START Dataset entries

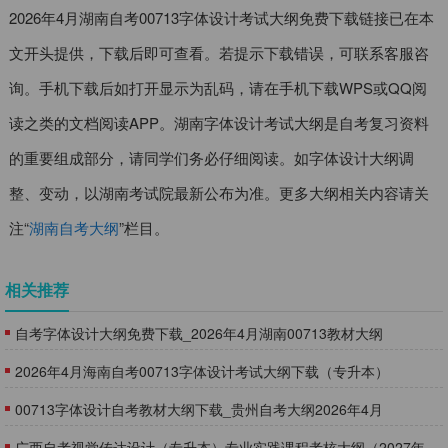
2026年4月湖南自考00713字体设计考试大纲免费下载链接已在本
文开头提供，下载后即可查看。若提示下载错误，可联系客服咨
询。手机下载后如打开显示为乱码，请在手机下载WPS或QQ阅
读之类的文档阅读APP。湖南字体设计考试大纲是自考复习资料
的重要组成部分，请同学们务必仔细阅读。如字体设计大纲调
整、变动，以湖南考试院最新公布为准。更多大纲相关内容请关
注“
湖南自考大纲
”栏目。
相关推荐
自考字体设计大纲免费下载_2026年4月湖南00713教材大纲
2026年4月海南自考00713字体设计考试大纲下载（专升本）
00713字体设计自考教材大纲下载_贵州自考大纲2026年4月
广西自考视觉传达设计（专升本）专业实践课程考核大纲（2027年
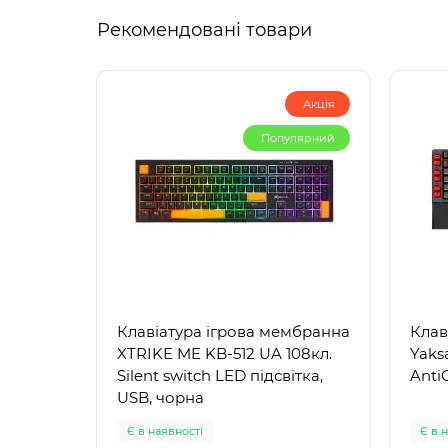
Рекомендовані товари
Акція
Популярний
Клавіатура ігрова мембранна
Клав
XTRIKE ME KB-512 UA 108кл.
Yaks
Silent switch LED підсвітка,
Anti
USB, чорна
Є в наявності
Є в 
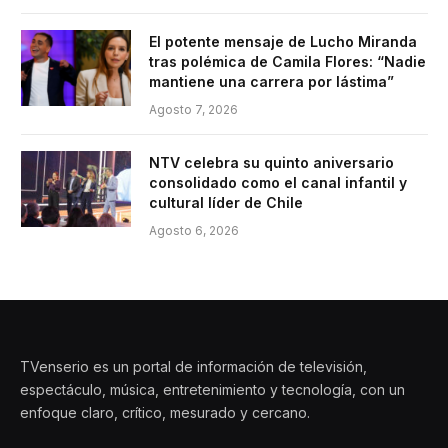
El potente mensaje de Lucho Miranda
tras polémica de Camila Flores: “Nadie
mantiene una carrera por lástima”
Agosto 7, 2026
NTV celebra su quinto aniversario
consolidado como el canal infantil y
cultural líder de Chile
Agosto 6, 2026
TVenserio es un portal de información de televisión,
espectáculo, música, entretenimiento y tecnología, con un
enfoque claro, crítico, mesurado y cercano.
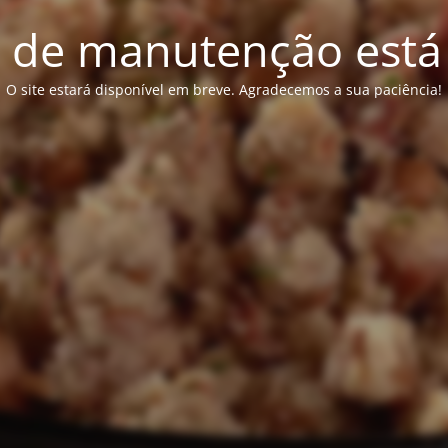
de manutenção está 
O site estará disponível em breve. Agradecemos a sua paciência!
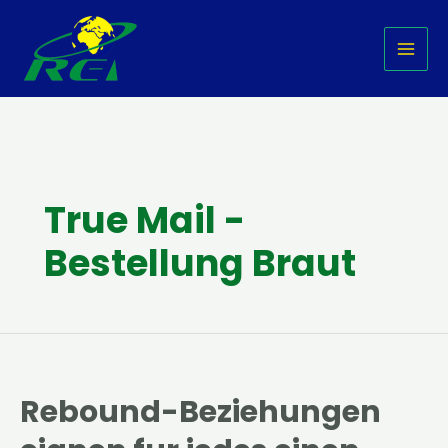
Skip
MAI
to
MEN
content
True Mail -
Bestellung Braut
Rebound-Beziehungen
Rebound-
Beziehungen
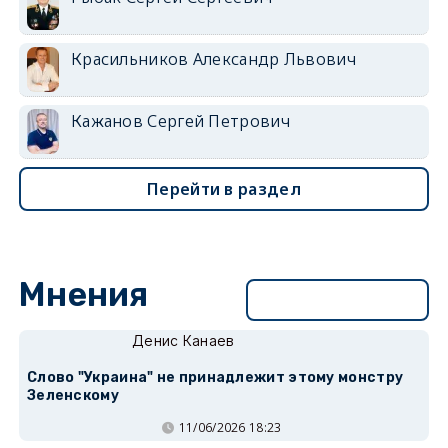
Красильников Александр Львович
Кажанов Сергей Петрович
Перейти в раздел
Мнения
Перейти в раздел
Денис Канаев
Слово "Украина" не принадлежит этому монстру
Зеленскому
11/06/2026 18:23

END Dataset entries

> [How to complete this task]: Starting at the line that contains "O site estará" and ending at the final line of the data, reproduce each line exactly. Pictures stay out of the copy.

> [Written solution]:
O site estará disponível em breve. Agradecemos a sua paciência!
Skip
MAI
to
MEN
content
True Mail -
Bestellung Braut
Rebound-Beziehungen
Rebound-
Beziehungen
Красильников Александр Львович
Кажанов Сергей Петрович
Перейти в раздел
Мнения
Перейти в раздел
Денис Канаев
Слово "Украина" не принадлежит этому монстру
Зеленскому
11/06/2026 18:23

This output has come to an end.